Bizarrely, for some people with autism, even apparently "perfect" behavior (or behaviors that are almost invisible) can be a barrier to acceptance.  How weird is that?!  Here are just a few of the behaviors that should, by all rules and customs, be terrific -- but, somehow, aren't:

  1. Being Too Polite.  Here's a weird one!  Kids with autism are often given intensive "how to behave nicely" lessons, while typical kids are not.  As a result, teens like my son Tom, when greeted by an adult, shake hands, give direct eye contact, and say, "it's a pleasure to meet you!"  How bizarre is THAT, when a typical teen stares at the ground, grunts "hullo," and passes on by!
  1. Making Too Much Eye ContactFor years, children with autism are taught that they should look others in the eye when talking with them. Finally, they develop the ability to do just that -- and are told that they are "staring people down," and should avert their eyes!  How much eye contact is too much?  Who the heck knows?  Apparently you're just supposed to intuitively know when "enough is enough."
  1. Being Too Interested.  Dale Carnegie taught us that taking an interest in others' lives will gain us friends and influence.  But heaven forbid that a person with autism be interested enough in another person's hobbies or job to ask a series of questions in a social setting!  For example, hearing that another person works for Google, a typical person might say "do you enjoy it?" and move on -- while an interested autistic person would ask "what's it like there?  is it true that they're working on X?  what do you think of the Google glasses?"  Within just a few appropriate and interested questions, the person with autism is marked as an oddball!
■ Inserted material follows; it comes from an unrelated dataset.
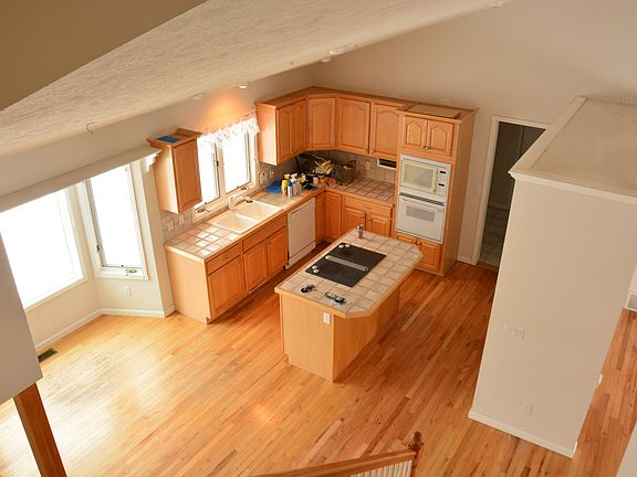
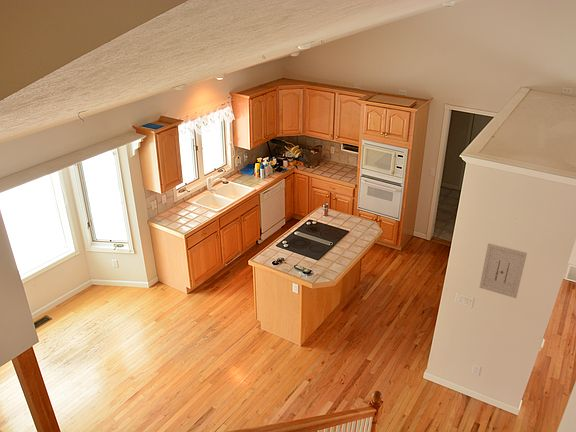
+ wall art [479,242,528,299]
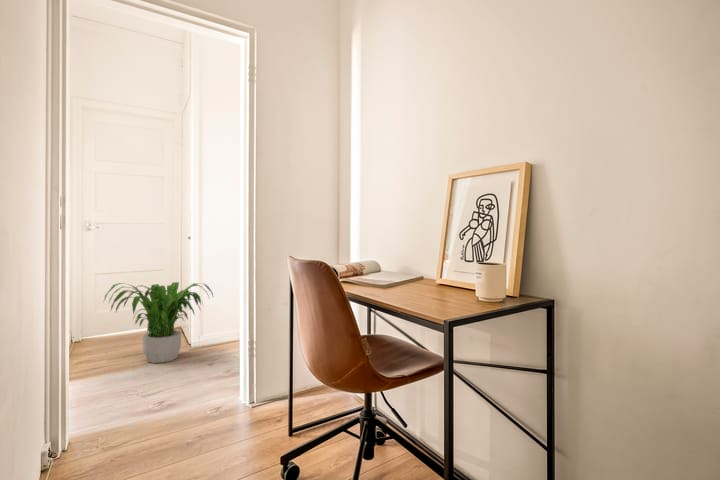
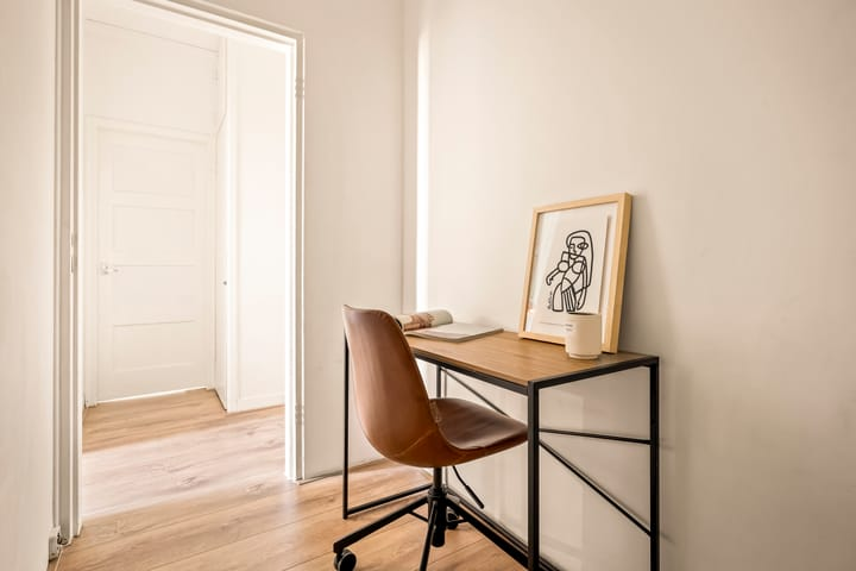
- potted plant [102,281,214,364]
  2. Asking the Wrong Question.  If there's one thing autistic people hear over and over again in social skills groups it's -- "you need to ask questions of other people, not just talk about yourself or your own interests."  Fair enough.  But as soon as an autistic person asks an interesting question that's ever so slightly "off," the stares begin.  "What's it like to be adopted?"  "How much did your beautiful house cost?"  "Didn't your wife get mad when you wrecked that car?"  Everyone wants to know the answer to questions like these, but when they're asked a wall goes up.
  1. Having the Wrong Nervous TicHere's one that has always baffled me.  Neurotypical people in America bite their nails, twist their hair, tap their toes, and even pace at a walking speed to let off steam when they're anxious.  Autistic people might wring or flap their hands, rock in their seats, or pace rapidly.  For reasons that make absolutely no sense whatever, hand wringing is weird while nail biting is not -- and, as a result, the wrong nervous tic can set an autistic person apart from the crowd.
  2. Enjoying Hobbies Too Much.  How often do we hear that "it's important to have recreational hobbies?"  Hobbies let us relax, find new interests, and even connect us with new social groups.  But what happens when you actually want to talk about your area of interest to people who don't happen to share it?  While it's fine to say "I collect model trains," actually describing your model layout and the process by which it was created is considered to be absolutely weird and off-putting!